━━━━━ Exercise materials ━━━━━

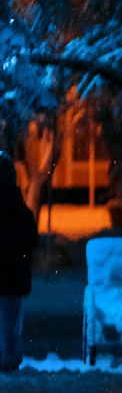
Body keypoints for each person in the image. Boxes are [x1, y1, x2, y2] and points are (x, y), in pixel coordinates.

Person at [0, 152, 38, 372]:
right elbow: (31, 238)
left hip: (9, 273)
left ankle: (7, 358)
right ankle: (10, 357)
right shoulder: (18, 208)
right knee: (11, 319)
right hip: (14, 275)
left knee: (6, 319)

━━━━━

> _Problem details_
Return each line of the material above in which the string "right" appears.

> _Answer space_
right elbow: (31, 238)
right ankle: (10, 357)
right shoulder: (18, 208)
right knee: (11, 319)
right hip: (14, 275)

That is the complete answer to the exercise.